As I said before, most innovation is also rule-following and often uses easy-to-follow recombination strategies. Also, for those who believe that everyone who teaches innovation today is really helping people learn to be more creative and innovative, obviously it can’t be that hard to do. And, if it is an easy task, then it is safe to say that Artificial Intelligence can easily conquer it. In fact, it doesn’t take a creative genius to figure out how to do it.

How to imitate creativity and innovation with artificial intelligence

All you would have to do is take IBM’s Watson, plug it into a supercomputer, and feed it all the information in the world. Then simply instruct him to recombine each word or phrase in each language, then ask Watson what that new phrase might mean. It will return with the answers and the percentage probability that each of those answers is correct for each recombination. Those recombination results with high percentage rates, say 75-99%, could be analyzed through crowdsourcing with humans knowledgeable in those areas to see if each of the output responses made any sense. Using this technique, AI Innovating Watson could generate tens of millions of viable original thoughts in a day.

Yes, that would be the first fruitful project at hand, but that one effort would create more original thinking than Leonardo da Vinci, Benjamin Franklin, and Richard Feynman combined than they had in their entire lives. Let’s say that number is 10,000 new original thoughts per knight or 30,000 in total, an incredible number by any standards, but AI using a supercomputer and all the recorded knowledge and information in the world, the breakthrough program could emerge. of AI. with a billion new original thoughts by next weekend and I could keep going until I ran out of things to match.

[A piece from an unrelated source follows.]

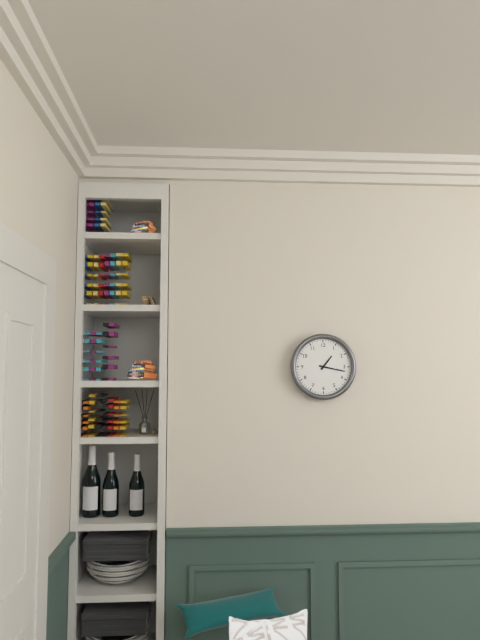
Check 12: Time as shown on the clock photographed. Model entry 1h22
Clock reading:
1h17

Does this mean that AI will be the master of innovation? Does this mean that AI will replace human intellectuals? Does this mean that innovation consultants will be a thing of the past? Yes and no. Yes, because eventually it is inevitable and no, because this will not happen overnight, and AI will create a lot of work as it goes along and humans will have to verify all those new concepts, which alone could employ millions of intellectuals. and would cover almost all sectors, industries and intellectual domains. Such a project could last for decades and fill the need for millions of jobs for more than 30 years.